We annotated the predicted genes using the hmmsearch program from the HMMER package (version: 3.1b2) [1] in combination with the Pfam database v31 [2]. We kept the matches exceeding the internal gathering threshold and presenting an independent e-value < 1e-5 and coverage > 0.4. In addition, we took in account multi-domain annotations and we removed overlapping annotations when the overlap is larger than 50%, keeping the ones with the smaller e-value. In addition, we took into account their order of occurrence on the sequence. We assigned a Pfam annotation to 44% of the initial ~322 million genes (Table 1).

Original dataset Annotated ORFs Not-annotated ORFs
322,248,552 140,352,580 181,895,972

Table 1. Annotated genes with Pfam.

The next step in the workflow is deep clustering of the genes.

The input for the functional annotation script is the multi-fasta file containing the predicted ORFs sequences (amino acids). The output is a tab-separated file called domain hits table, for more information check the HMMER user guide. This table is then parsed to remove overlapping hits and to filter out the matches showing an iE-value > 1e-05 and a coverage < 40%. This is done calling the script and passing it the result table and the E-value and coverage parameters/values.

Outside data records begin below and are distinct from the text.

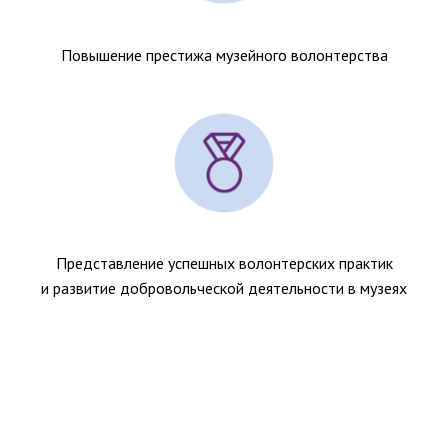
Повышение престижа музейного волонтерства
Представление успешных волонтерских практик
и развитие добровольческой деятельности в музеях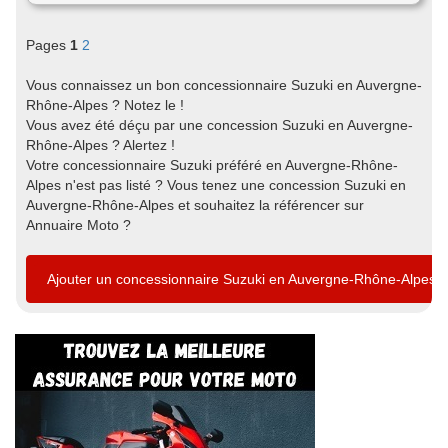
Pages
1
2
Vous connaissez un bon concessionnaire Suzuki en Auvergne-
Rhône-Alpes ? Notez le !
Vous avez été déçu par une concession Suzuki en Auvergne-
Rhône-Alpes ? Alertez !
Votre concessionnaire Suzuki préféré en Auvergne-Rhône-
Alpes n'est pas listé ? Vous tenez une concession Suzuki en
Auvergne-Rhône-Alpes et souhaitez la référencer sur
Annuaire Moto ?
Ajouter un concessionnaire Suzuki en Auvergne-Rhône-Alpes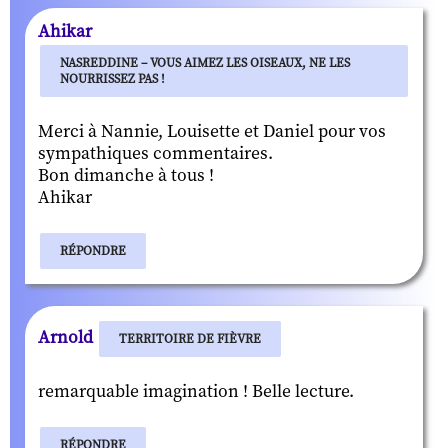
Ahikar
NASREDDINE – VOUS AIMEZ LES OISEAUX, NE LES
NOURRISSEZ PAS !
Merci à Nannie, Louisette et Daniel pour vos
sympathiques commentaires.
Bon dimanche à tous !
Ahikar
RÉPONDRE
Arnold
TERRITOIRE DE FIÈVRE
remarquable imagination ! Belle lecture.
RÉPONDRE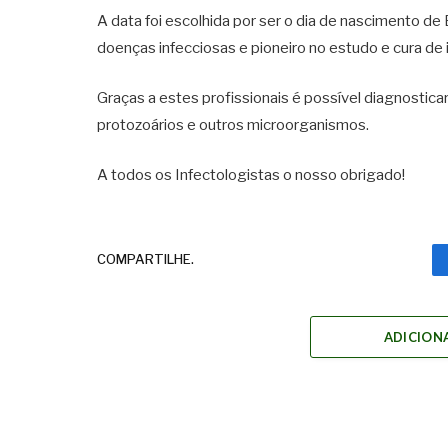
A data foi escolhida por ser o dia de nascimento d
doenças infecciosas e pioneiro no estudo e cura de i
Graças a estes profissionais é possível diagnosticar
protozoários e outros microorganismos.
A todos os Infectologistas o nosso obrigado!
COMPARTILHE.
ADICION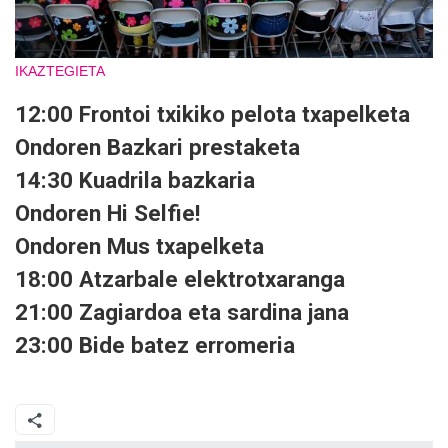
IKAZTEGIETA
12:00 Frontoi txikiko pelota txapelketa
Ondoren Bazkari prestaketa
14:30 Kuadrila bazkaria
Ondoren Hi Selfie!
Ondoren Mus txapelketa
18:00 Atzarbale elektrotxaranga
21:00 Zagiardoa eta sardina jana
23:00 Bide batez erromeria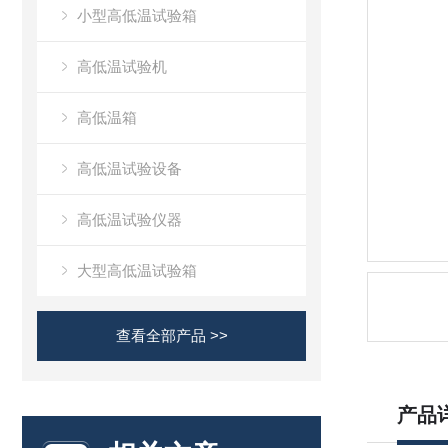
小型高低温试验箱
高低温试验机
高低温箱
高低温试验设备
高低温试验仪器
大型高低温试验箱
查看全部产品 >>
产品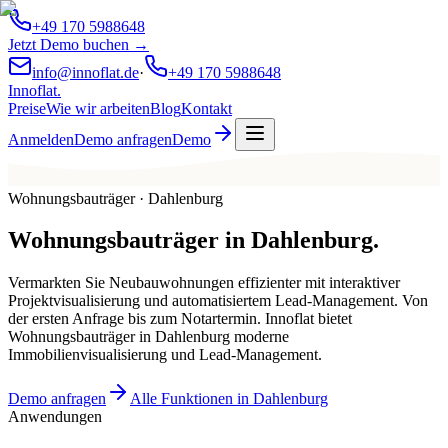
+49 170 5988648
Jetzt Demo buchen →
info@innoflat.de
·
+49 170 5988648
Innoflat
.
Preise
Wie wir arbeiten
Blog
Kontakt
Anmelden
Demo anfragen
Demo
Wohnungsbauträger · Dahlenburg
Wohnungsbauträger
in
Dahlenburg
.
Vermarkten Sie Neubauwohnungen effizienter mit interaktiver
Projektvisualisierung und automatisiertem Lead-Management. Von
der ersten Anfrage bis zum Notartermin. Innoflat bietet
Wohnungsbauträger in Dahlenburg moderne
Immobilienvisualisierung und Lead-Management.
Demo anfragen
Alle Funktionen in Dahlenburg
Anwendungen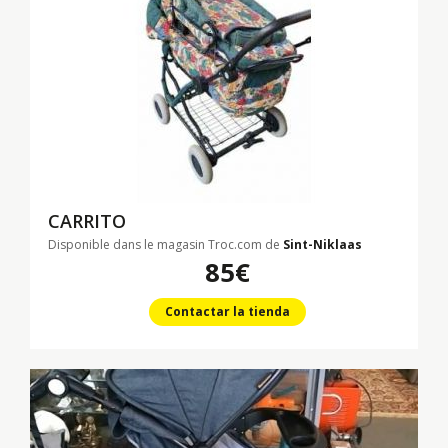
CARRITO
Disponible dans le magasin Troc.com de
Sint-Niklaas
85€
Contactar la tienda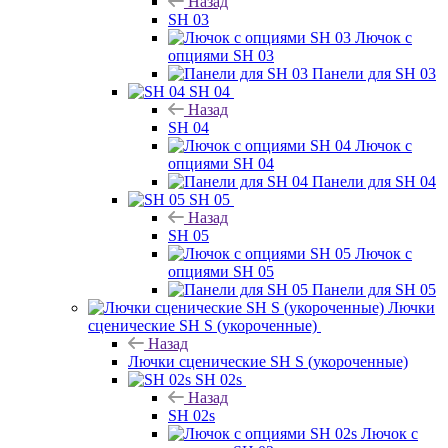
Назад
SH 03
Лючок с
опциями SH 03
Панели для SH 03
SH 04
Назад
SH 04
Лючок с
опциями SH 04
Панели для SH 04
SH 05
Назад
SH 05
Лючок с
опциями SH 05
Панели для SH 05
Лючки
сценические SH S (укороченные)
Назад
Лючки сценические SH S (укороченные)
SH 02s
Назад
SH 02s
Лючок с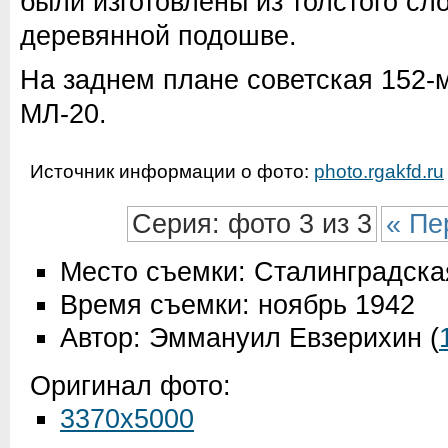
были изготовлены из толстого сл
деревянной подошве.
На заднем плане советская 152-
МЛ-20.
Источник информации о фото:
photo.rgakfd.ru
Серия: фото 3 из 3
« Пе
Место съемки: Сталинградска
Время съемки: ноябрь 1942
Автор: Эммануил Евзерихин
(
Оригинал фото:
3370x5000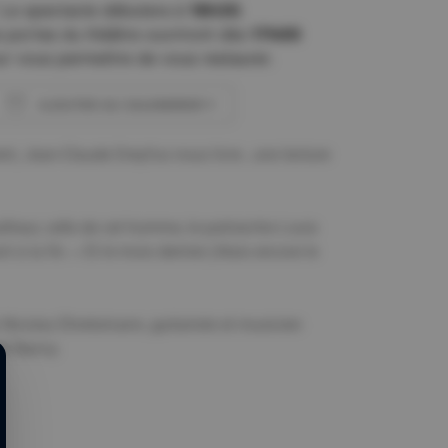
Le spectacle débutera à
18h30
.
 portes du théâtre ouvriront dès
17h00
r vous permettre de vous restaurer.
AJOUTER AU CALENDRIER
Télécharger ICS
Calendrier Google
ient, Jean-Claude Dreyfus nous livre , une lecture
lheur, celle de cet homme, le patriarche Louis
nt à la fin. « Et le mois dernier j’étais encore le
Nicolas Ehretsmann, guitariste et musicien
de Nancy.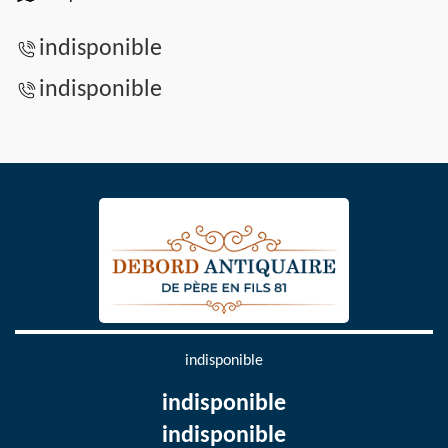
indisponible
indisponible
indisponible
indisponible
indisponible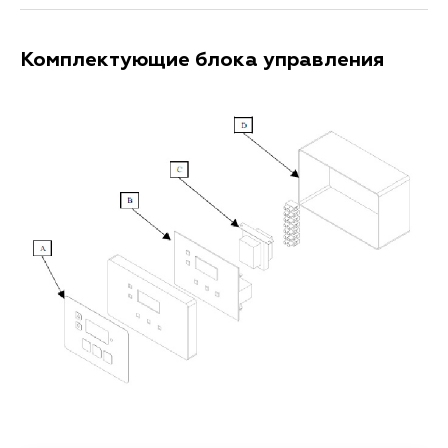
Комплектующие блока управления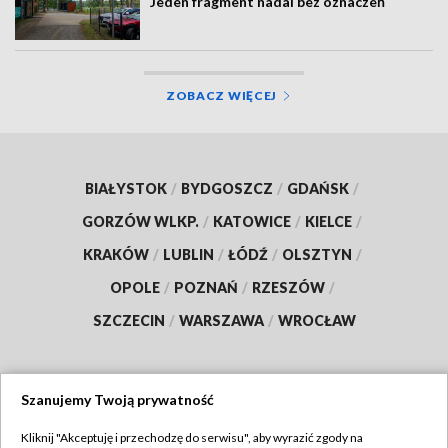
Jeden fragment nadal bez oznaczeń
ZOBACZ WIĘCEJ
BIAŁYSTOK
/
BYDGOSZCZ
/
GDAŃSK
/
GORZÓW WLKP.
/
KATOWICE
/
KIELCE
/
KRAKÓW
/
LUBLIN
/
ŁÓDŹ
/
OLSZTYN
/
OPOLE
/
POZNAŃ
/
RZESZÓW
/
SZCZECIN
/
WARSZAWA
/
WROCŁAW
Szanujemy Twoją prywatność
Dołącz do nas:
Kliknij "Akceptuję i przechodzę do serwisu", aby wyrazić zgody na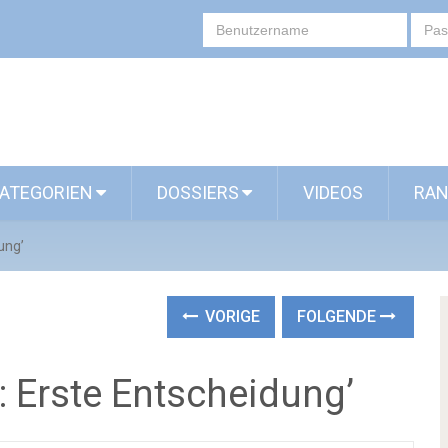
ATEGORIEN
DOSSIERS
VIDEOS
RAN
ung’
VORIGE
FOLGENDE
n: Erste Entscheidung’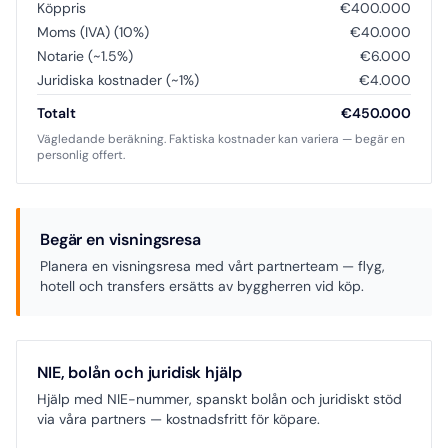
Köppris
€400.000
Moms (IVA) (10%)
€40.000
Notarie (~1.5%)
€6.000
Juridiska kostnader (~1%)
€4.000
Totalt
€450.000
Vägledande beräkning. Faktiska kostnader kan variera — begär en
personlig offert.
Begär en visningsresa
Planera en visningsresa med vårt partnerteam — flyg,
hotell och transfers ersätts av byggherren vid köp.
NIE, bolån och juridisk hjälp
Hjälp med NIE-nummer, spanskt bolån och juridiskt stöd
via våra partners — kostnadsfritt för köpare.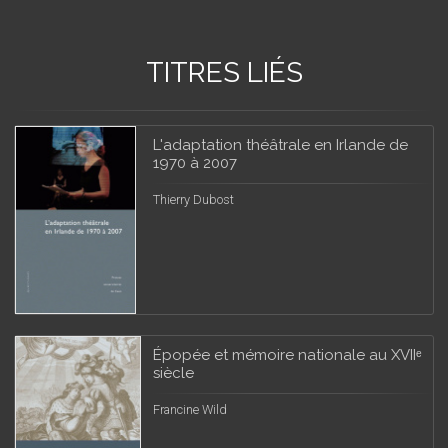
TITRES LIÉS
L'adaptation théâtrale en Irlande de
1970 à 2007
Thierry Dubost
Épopée et mémoire nationale au XVIIᵉ
siècle
Francine Wild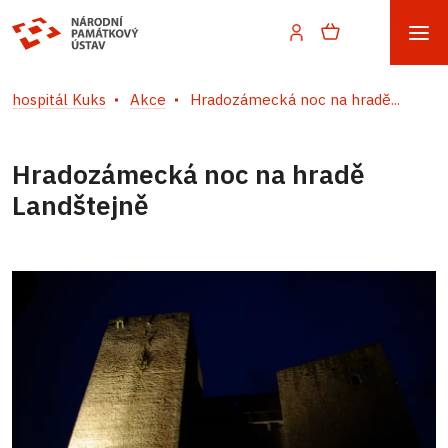
hospitál Kuks
Akce
Hradozámecká noc na hradě...
Hradozámecká noc na hradě
Landštejně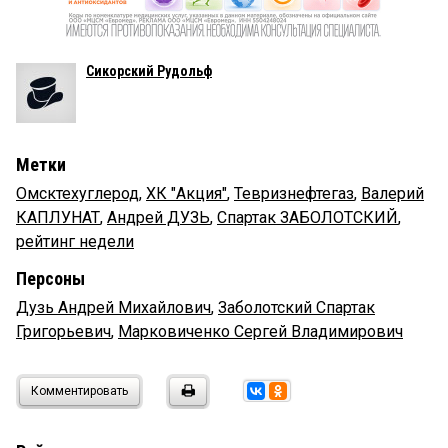
Сикорский Рудольф
Метки
Омсктехуглерод
,
ХК "Акция"
,
Тевризнефтегаз
,
Валерий
КАПЛУНАТ
,
Андрей ДУЗЬ
,
Спартак ЗАБОЛОТСКИЙ
,
рейтинг недели
Персоны
Дузь Андрей Михайлович
,
Заболотский Спартак
Григорьевич
,
Марковиченко Сергей Владимирович
Комментировать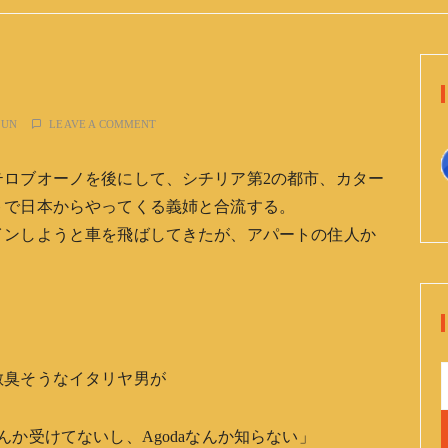
JUN
LEAVE A COMMENT
テロブオーノを後にして、シチリア第2の都市、カター
トで日本からやってくる義姉と合流する。
インしようと車を飛ばしてきたが、アパートの住人か
散臭そうなイタリヤ男が
か受けてないし、Agodaなんか知らない」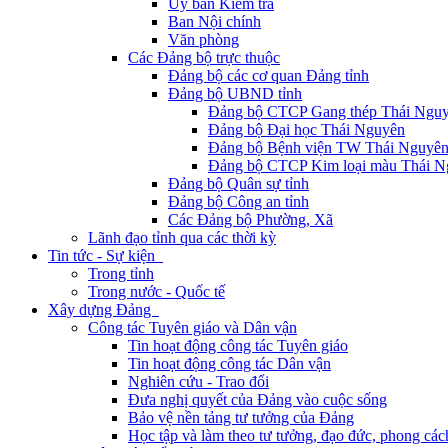
Ủy ban Kiểm tra
Ban Nội chính
Văn phòng
Các Đảng bộ trực thuộc
Đảng bộ các cơ quan Đảng tỉnh
Đảng bộ UBND tỉnh
Đảng bộ CTCP Gang thép Thái Ngu
Đảng bộ Đại học Thái Nguyên
Đảng bộ Bệnh viện TW Thái Nguyê
Đảng bộ CTCP Kim loại màu Thái N
Đảng bộ Quân sự tỉnh
Đảng bộ Công an tỉnh
Các Đảng bộ Phường, Xã
Lãnh đạo tỉnh qua các thời kỳ
Tin tức - Sự kiện
Trong tỉnh
Trong nước - Quốc tế
Xây dựng Đảng
Công tác Tuyên giáo và Dân vận
Tin hoạt động công tác Tuyên giáo
Tin hoạt động công tác Dân vận
Nghiên cứu - Trao đổi
Đưa nghị quyết của Đảng vào cuộc sống
Bảo vệ nền tảng tư tưởng của Đảng
Học tập và làm theo tư tưởng, đạo đức, phong cá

An example of the script usage can be found here:

  - input: "data/gene_prediction/TARA_OSD_GOS_malaspina_hmpI-II.fasta.gz"
  - output: "data/pfam_annotation/marine_hmp_pfam31_results.tsv"

  - input: "data/pfam_annotation/marine_hmp_pfam31_results.tsv", e-value=1e-05, coverage=0.4
  - output: "data/pfam_annotation/marine_hmp_pfam31_1e-5_c04.tsv"

[1] Finn, R. D., Clements, J., & Eddy, S. R. (2011). HMMER web server: interactive sequence similarity searching. Nucleic Acids Research, 39(Web Server issue), W29–W37.
[2] El-Gebali, S., Mistry, J., Bateman, A., Eddy, S. R., Luciani, A., Potter, S. C., Qureshi, M., Richardson, L. J., Salazar, G. A., Smart, A., Sonnhammer, E. L. L., Hirsh, L., Paladin, L., Piovesan, D., Tosatto, S. C. E., & Finn, R. D. (2019). The Pfam protein families database in 2019. Nucleic Acids Research, 47(D1), D427–D432.